You see, though part of Vigilance, he didn’t engage in their brawls with supervillains, nor spend time hunting down wrongdoers and bringing them to justice. He served one purpose on the team, and it was that of a glorified chauffeur.
The Doorman’s power was a useful one – he could open a portal between two points, creating a gateway through which one could pass, instantly traveling halfway around the world in a single instant. Vigilance made good use of this, using him to move their members to and from their undersea stronghold. Wherever they were needed – whether to help stop a natural disaster or to stop a crazed villain’s rampage – the Doorman could get them in and out in the blink of an eye.

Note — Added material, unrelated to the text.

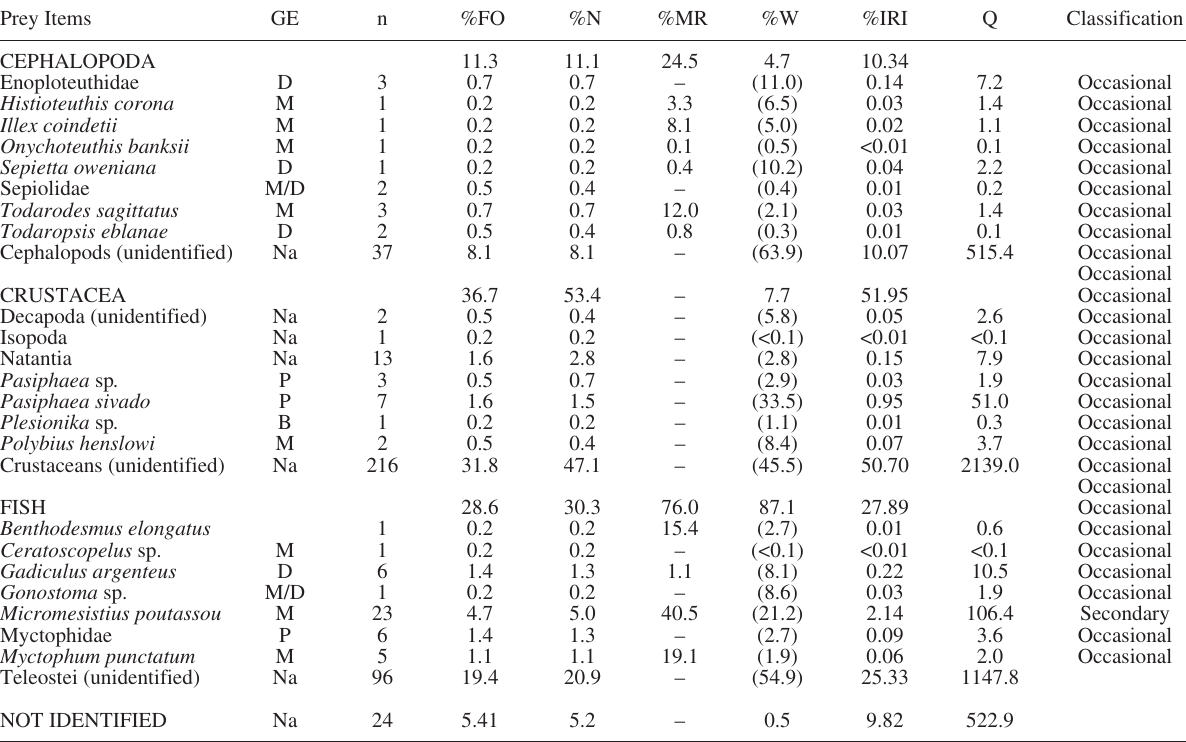
Table 2. – List of identified prey categories in the diet of Etmopterus pusillus (number of individuals with food in their stomachs=443) combining data from both trawl and longline gears. GE: ecological group (D: demersal, M: mesopelagic, P: pelagic, B: benthic, Na: not attributable); n: number of prey; %FO: frequency of occurrence; %N: percentage in number; %MR: percentage by reconstructed mass %W: percentage by dry weight (estimated mass within each component is in parentheses); %IRI: index of relative importance; Q: food coefficient; and prey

He stayed behind, of course. Ostensibly because he was a valuable resource, and not worth risking in a fist-fight; the other members of the team, though, all considered him a coward. A servant. A resource, and nothing more – not a hero like them.
He was ok with this. He knew he couldn’t live an ordinary life – he had to do something with his power to make the world better. But he really didn’t want anyone realizing he was easily the most powerful being on the planet.
Just imagine what his power could really do. If he actually ended up in danger, sure, he could just escape through one of his own portals – but he could just as easily stay and fight. How could an attack hit him when it would have to pass through a portal sending it away? How long could an enemy survive when he can open a portal between a river of molten lava and the center of their brain? How could an army fight him when he could simply drop them straight into the heart of the sun?
He was happy letting people think all he could open was door-sized portals that people had to voluntarily walk through. That he was limited to transferring people between wide open spaces. He didn’t want them to know what he could actually do, because he knew half of them would want to use him… and the other half want to kill him.
And as powerful as he was, even he had to sleep some time.
So he used his powers publicly to send heroes where they were needed, and felt that he was doing some degree of good. And as he gained greater control of his powers, he put them to good use elsewhere – mysteriously sending food and supplies to those who needed them. Depriving the unworthy of key items at precisely the right time. And eventually even trickier things – shifting arable land to the places without it. Sending rain to heal drought, warmth to heal cold, and letting life flourish where it would otherwise die.
He had to be careful – not just to do it without being noticed, but to do it without unbalancing the very planet. He had to teach himself to see the patterns in how the world worked, and to make sure that sending air from one place to another would not unleash a hurricane across the globe. But his powers gave him a level of understanding, a level of connection with space itself, and as long as he was careful, he was able to save the world a little bit more with every single day.
He was the Doorman, and he wasn’t a fancy superhero. Kids didn’t hang posters of him in their bedrooms, or play as him on the playground. He didn’t get talked about in the papers or on the news. He lived his life and did good deeds, and for him, that was enough. He didn’t hide his powers out of fear, but because he knew he simply couldn’t do as much good if people knew about them. He would end up tied up in politics and power battles, and he knew instinctively that would be a waste. He kept himself hidden away, and retreated farther and farther from the public, because of one simple reason – it was how he could help the most people.
For him, that was all that matter.
He was the most powerful hero alive, but that wasn’t what made him special. It was being the most selfless. The most generous. The most compassionate. The most human.
No one cared about the Doorman, and that was just the way he liked it.